Saat mendampingi Menpora, Faisol yang sudah cukup berpengalaman menjadi Staf Khusus dala menata birokasi, ikut mendorong dibentuknya BSANK (Badan Standarisasi dan Akreditasi Nasional Keolahragaan) di bawah Kemenpora. Keberadaan badan ini sangat penting yang bertugas menjaga kualitas mutu standar keolahragaan nasional, dan sebenarnya lembaga ini sudah dikehendaki oleh Undang-Undang Sistem Keolahragaan Nasional yang disahkan sekitar 10 tahun sebelumnya.

Menjelang tugasnya mendampingi Menpora Imam Nahrawi berakhir, Faisol Riza ikut menyaksikan bagaimana eforia bangsa Indonesia menyambut keberhasilan kontingen Merah Putih mengembalikan tradisi emas pada Olimpiade 2016 Rio de Jenairo.
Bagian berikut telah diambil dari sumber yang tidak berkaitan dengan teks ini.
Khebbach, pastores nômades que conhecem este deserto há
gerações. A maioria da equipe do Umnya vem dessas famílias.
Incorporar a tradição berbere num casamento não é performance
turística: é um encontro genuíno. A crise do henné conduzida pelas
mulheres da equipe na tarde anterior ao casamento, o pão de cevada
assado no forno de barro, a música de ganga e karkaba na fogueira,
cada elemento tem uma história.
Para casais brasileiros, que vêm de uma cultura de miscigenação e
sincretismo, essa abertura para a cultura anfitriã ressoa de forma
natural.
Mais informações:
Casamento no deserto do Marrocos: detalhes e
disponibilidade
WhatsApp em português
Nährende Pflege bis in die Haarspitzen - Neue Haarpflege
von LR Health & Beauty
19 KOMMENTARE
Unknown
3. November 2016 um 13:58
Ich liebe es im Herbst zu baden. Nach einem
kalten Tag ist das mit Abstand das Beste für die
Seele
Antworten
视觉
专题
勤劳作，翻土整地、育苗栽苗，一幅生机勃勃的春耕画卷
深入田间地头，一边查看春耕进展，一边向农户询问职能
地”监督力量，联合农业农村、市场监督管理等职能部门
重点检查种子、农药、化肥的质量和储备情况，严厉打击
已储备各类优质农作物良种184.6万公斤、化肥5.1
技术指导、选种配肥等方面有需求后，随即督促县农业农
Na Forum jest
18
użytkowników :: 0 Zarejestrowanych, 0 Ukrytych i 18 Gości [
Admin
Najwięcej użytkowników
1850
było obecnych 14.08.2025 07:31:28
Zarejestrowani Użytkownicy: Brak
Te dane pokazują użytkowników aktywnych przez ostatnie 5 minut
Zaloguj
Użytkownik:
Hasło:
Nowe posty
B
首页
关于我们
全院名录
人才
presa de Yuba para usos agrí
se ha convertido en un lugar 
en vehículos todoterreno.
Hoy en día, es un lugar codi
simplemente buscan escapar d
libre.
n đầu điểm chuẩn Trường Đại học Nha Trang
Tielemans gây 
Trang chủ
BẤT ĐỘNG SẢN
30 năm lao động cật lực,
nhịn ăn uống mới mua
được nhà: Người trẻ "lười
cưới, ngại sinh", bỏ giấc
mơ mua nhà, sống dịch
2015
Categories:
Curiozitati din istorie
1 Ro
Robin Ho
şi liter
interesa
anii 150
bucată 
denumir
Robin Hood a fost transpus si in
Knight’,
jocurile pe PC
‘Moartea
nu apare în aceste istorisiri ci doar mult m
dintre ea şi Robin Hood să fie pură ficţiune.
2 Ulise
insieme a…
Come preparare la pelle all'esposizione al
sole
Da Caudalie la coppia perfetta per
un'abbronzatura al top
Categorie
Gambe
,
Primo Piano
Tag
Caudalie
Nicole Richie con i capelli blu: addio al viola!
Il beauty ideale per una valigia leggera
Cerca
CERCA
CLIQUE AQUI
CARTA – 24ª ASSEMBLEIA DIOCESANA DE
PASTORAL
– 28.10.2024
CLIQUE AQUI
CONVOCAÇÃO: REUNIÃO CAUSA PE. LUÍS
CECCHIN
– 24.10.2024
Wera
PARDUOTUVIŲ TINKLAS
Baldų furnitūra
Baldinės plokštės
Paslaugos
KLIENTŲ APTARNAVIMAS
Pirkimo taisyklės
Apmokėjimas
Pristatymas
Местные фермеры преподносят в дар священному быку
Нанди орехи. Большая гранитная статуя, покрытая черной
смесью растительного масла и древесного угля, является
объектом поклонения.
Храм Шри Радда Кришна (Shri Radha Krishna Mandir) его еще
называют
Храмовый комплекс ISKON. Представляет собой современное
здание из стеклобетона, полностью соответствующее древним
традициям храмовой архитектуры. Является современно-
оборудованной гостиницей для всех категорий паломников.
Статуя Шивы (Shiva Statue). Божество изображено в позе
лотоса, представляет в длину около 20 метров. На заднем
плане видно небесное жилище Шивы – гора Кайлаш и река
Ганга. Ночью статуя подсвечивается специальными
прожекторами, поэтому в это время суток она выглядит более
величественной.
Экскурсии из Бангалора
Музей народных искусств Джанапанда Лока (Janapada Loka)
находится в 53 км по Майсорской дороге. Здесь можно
Usai mendampingi Menpora, Faisol Riza, kemudian bergeser menjadi Staf Khusus Menteri Ristek dan Dikti Muhammad Nasir sejak awal 2017. Sembari menjalani tugas Staf Khusus Menteri Ristek dan Dikti Muhammad Nasir, Faisol Riza yang menjabat sebagai Wasekjen di PKB, tidak bisa sepenuhnya meninggalkan dinamika olahraga di Senayan. Sebab, ia telah didaulat menjadi Ketua Umum Pengurus Pusat Federasi Panjat Tebing Indonesia (FPTI) hingga 2019. Dia cukup konsen memimpin FPTI karena panjat tebing harus mempersiapkan diri menghadapi Asian Games 2018 di Jakarta dan Palembang.

Selain Asian Games 2018, FPTI menjadi organisasi olahraga penting karena untuk pertama kalinya, panjat tebing bakal dipertandingkan di Olimpiade 2020 Tokyo. Karena sudah menunjukkan prestasi bersinar di kawasan Asia dan bahkan level dunia, panjat tebing menjadi salah satu cabang olahraga yang potensial bisa menjawab harapan pemerintah dan masyarakat agar Indonesia meraih lebih banyak medali di level Olimpiade, tidak terus hanya bertumpu pada bulutangkis dan angkat besi. Faisol Riza sebagai nakhoda PP FPTI, otomatis juga berada di posisi yang menentukan untuk mewujudkan harapan tersebut.

Pada April 2018, ia dilantik menjadi Anggota DPR RI menggantikan Malik Haramain yang mencalonkan diri sebagai Bupati Probolinggo. Riza akan bertugas di DPR hingga 2019.